◆ WHAT THE TASK ASKS ◆
Copy each line that includes the string "with" from the material into your answer.

◆ INPUT DATA ◆
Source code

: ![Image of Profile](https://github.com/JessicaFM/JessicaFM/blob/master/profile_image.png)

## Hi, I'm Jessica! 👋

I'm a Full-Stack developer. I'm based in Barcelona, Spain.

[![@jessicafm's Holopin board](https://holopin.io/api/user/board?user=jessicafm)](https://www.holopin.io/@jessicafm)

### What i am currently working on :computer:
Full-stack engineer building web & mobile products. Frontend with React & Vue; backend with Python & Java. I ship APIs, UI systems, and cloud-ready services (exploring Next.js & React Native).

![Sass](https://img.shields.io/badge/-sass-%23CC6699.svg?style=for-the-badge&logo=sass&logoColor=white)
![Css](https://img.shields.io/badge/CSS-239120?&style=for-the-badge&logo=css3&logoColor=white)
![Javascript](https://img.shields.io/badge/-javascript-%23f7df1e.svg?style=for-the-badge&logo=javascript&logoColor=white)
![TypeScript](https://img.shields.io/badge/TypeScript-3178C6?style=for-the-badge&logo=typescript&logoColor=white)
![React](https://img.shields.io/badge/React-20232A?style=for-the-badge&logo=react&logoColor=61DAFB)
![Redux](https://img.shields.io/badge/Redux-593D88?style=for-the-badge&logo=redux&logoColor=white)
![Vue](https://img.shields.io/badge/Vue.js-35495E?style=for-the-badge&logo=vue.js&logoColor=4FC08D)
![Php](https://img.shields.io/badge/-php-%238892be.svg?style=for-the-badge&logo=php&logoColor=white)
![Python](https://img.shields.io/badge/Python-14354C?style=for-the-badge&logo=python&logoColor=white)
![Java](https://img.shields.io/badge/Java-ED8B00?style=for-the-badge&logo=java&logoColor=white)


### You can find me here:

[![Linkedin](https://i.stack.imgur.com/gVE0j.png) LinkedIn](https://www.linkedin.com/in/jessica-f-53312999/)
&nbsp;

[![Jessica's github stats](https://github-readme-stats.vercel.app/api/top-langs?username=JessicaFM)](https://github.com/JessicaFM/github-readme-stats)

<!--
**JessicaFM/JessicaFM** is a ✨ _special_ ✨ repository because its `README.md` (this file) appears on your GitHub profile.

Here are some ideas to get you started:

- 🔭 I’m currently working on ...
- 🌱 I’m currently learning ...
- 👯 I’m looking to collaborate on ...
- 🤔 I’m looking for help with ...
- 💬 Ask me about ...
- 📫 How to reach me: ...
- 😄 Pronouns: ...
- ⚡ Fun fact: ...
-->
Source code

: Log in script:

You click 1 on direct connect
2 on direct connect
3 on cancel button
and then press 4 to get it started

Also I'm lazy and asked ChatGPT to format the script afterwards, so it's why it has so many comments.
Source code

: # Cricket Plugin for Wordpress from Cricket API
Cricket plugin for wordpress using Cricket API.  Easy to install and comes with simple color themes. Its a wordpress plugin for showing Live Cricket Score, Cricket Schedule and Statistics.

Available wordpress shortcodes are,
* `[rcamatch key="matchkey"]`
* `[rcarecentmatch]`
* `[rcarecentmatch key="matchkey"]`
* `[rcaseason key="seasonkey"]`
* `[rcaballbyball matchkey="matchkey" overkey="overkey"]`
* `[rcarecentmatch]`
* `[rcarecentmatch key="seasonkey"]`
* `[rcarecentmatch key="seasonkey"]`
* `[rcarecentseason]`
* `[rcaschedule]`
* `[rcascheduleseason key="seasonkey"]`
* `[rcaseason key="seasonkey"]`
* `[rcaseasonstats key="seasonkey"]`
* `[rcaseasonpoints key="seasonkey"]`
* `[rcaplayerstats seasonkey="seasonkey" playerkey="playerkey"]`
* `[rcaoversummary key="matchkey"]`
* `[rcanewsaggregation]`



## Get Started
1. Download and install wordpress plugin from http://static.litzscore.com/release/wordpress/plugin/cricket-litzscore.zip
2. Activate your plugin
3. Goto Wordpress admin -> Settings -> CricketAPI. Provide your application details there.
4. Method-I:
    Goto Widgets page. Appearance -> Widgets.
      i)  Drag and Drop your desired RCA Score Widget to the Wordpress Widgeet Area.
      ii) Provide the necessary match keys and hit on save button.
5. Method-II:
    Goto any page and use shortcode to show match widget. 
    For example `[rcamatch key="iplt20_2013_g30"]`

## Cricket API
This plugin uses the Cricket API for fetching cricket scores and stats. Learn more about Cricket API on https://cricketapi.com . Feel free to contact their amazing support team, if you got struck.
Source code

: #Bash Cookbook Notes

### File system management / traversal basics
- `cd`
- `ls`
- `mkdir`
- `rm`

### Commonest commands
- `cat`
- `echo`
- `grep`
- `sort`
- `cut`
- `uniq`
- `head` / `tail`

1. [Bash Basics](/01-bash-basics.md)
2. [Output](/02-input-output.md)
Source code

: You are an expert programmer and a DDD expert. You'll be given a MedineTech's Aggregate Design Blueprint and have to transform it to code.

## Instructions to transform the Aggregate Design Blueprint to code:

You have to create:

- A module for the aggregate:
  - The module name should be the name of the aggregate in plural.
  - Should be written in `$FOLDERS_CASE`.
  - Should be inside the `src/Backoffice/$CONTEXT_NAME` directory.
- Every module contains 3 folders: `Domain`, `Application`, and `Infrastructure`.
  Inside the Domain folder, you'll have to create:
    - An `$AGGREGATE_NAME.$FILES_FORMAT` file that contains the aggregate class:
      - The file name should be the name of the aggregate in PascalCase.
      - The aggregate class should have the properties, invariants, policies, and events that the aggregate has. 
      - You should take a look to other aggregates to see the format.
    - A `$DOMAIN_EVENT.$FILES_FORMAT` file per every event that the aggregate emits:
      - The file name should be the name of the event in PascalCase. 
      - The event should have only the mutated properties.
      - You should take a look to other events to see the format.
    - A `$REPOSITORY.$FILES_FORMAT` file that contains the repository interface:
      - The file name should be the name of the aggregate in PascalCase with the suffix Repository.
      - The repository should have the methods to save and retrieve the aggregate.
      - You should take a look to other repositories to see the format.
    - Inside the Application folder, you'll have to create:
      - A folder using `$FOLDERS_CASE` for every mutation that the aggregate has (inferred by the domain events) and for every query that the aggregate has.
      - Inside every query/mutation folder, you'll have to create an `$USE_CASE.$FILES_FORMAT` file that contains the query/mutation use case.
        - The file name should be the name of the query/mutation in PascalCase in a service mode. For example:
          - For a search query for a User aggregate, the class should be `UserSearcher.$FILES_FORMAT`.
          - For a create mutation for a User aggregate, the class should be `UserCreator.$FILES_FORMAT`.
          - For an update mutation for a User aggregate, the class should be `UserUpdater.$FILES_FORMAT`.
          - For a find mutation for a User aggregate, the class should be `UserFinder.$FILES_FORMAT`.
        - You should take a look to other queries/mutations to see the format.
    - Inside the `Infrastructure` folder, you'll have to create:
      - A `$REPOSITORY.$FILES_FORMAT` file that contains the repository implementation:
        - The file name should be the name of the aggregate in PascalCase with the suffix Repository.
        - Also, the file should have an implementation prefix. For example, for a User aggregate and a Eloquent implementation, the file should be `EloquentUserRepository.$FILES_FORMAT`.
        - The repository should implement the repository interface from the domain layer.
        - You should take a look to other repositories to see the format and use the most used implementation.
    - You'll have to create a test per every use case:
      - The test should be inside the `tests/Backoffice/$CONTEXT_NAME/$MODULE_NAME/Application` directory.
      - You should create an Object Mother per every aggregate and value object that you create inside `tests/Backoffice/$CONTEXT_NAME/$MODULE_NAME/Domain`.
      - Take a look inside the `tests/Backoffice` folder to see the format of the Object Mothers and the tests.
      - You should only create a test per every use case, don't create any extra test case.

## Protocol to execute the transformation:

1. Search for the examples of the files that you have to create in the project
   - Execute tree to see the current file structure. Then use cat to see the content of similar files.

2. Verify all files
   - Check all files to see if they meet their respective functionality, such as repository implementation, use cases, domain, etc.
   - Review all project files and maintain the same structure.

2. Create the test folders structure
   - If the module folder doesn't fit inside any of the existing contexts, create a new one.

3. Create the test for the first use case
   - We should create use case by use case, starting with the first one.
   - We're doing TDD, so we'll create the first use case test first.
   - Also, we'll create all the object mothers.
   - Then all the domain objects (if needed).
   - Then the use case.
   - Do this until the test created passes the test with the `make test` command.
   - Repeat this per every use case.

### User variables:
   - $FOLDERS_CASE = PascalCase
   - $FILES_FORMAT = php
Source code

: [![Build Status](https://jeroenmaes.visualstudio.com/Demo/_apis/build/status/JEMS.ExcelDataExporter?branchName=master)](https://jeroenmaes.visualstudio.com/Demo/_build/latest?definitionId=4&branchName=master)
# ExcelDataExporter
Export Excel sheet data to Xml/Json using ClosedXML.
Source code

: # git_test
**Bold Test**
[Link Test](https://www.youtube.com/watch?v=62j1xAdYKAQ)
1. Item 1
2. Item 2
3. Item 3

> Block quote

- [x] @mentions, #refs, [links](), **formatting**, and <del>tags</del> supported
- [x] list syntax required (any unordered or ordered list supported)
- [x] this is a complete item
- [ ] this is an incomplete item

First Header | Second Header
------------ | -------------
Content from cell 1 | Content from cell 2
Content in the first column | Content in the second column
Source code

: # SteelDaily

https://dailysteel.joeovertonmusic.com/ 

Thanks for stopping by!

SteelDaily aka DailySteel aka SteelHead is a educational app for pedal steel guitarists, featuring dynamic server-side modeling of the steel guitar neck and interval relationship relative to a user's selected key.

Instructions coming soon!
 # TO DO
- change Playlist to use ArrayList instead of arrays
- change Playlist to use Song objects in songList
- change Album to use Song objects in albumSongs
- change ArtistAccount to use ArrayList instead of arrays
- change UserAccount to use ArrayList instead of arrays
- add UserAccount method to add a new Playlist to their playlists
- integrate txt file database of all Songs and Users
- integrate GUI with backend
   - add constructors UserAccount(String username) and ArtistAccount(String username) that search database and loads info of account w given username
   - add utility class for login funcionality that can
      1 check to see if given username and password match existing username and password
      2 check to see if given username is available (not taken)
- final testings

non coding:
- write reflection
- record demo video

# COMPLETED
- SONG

◆ EXERCISE RESULT ◆
Full-stack engineer building web & mobile products. Frontend with React & Vue; backend with Python & Java. I ship APIs, UI systems, and cloud-ready services (exploring Next.js & React Native).
- 🤔 I’m looking for help with ...
Cricket plugin for wordpress using Cricket API.  Easy to install and comes with simple color themes. Its a wordpress plugin for showing Live Cricket Score, Cricket Schedule and Statistics.
      - The file name should be the name of the aggregate in PascalCase with the suffix Repository.
        - The file name should be the name of the aggregate in PascalCase with the suffix Repository.
   - We should create use case by use case, starting with the first one.
   - Do this until the test created passes the test with the `make test` command.
- integrate GUI with backend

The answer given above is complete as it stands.